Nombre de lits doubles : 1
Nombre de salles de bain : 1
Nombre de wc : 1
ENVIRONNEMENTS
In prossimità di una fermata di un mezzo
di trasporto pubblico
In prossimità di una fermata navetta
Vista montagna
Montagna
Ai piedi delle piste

...

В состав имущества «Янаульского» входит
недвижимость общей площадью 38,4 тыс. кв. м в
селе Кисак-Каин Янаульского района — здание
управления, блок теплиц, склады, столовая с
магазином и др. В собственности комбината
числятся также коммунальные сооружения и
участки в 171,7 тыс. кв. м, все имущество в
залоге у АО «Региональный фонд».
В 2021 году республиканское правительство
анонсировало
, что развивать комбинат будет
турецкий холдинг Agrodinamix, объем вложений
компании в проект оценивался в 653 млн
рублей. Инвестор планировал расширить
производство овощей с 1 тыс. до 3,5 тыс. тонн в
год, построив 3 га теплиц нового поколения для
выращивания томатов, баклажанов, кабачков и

---

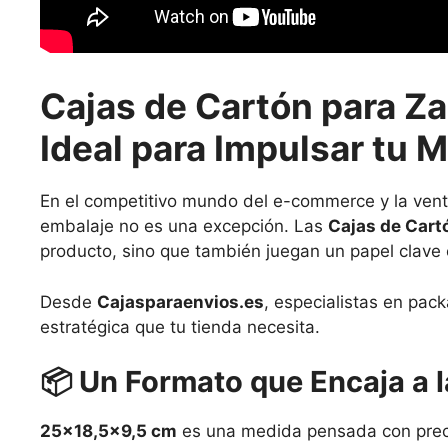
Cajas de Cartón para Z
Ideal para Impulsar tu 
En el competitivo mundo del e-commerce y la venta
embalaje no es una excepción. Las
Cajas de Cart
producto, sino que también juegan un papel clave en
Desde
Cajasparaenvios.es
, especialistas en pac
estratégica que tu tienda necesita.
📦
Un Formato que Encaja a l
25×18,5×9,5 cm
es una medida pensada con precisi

> [Action demandée] Pouvez-vous recopier à l'identique les lignes allant de celle qui contient « В состав имущества » jusqu'à celle qui contient « выращивания томатов, баклажанов, кабачков и », ces deux lignes comprises ?

> [Réponse rédigée]
В состав имущества «Янаульского» входит
недвижимость общей площадью 38,4 тыс. кв. м в
селе Кисак-Каин Янаульского района — здание
управления, блок теплиц, склады, столовая с
магазином и др. В собственности комбината
числятся также коммунальные сооружения и
участки в 171,7 тыс. кв. м, все имущество в
залоге у АО «Региональный фонд».
В 2021 году республиканское правительство
анонсировало
, что развивать комбинат будет
турецкий холдинг Agrodinamix, объем вложений
компании в проект оценивался в 653 млн
рублей. Инвестор планировал расширить
производство овощей с 1 тыс. до 3,5 тыс. тонн в
год, построив 3 га теплиц нового поколения для
выращивания томатов, баклажанов, кабачков и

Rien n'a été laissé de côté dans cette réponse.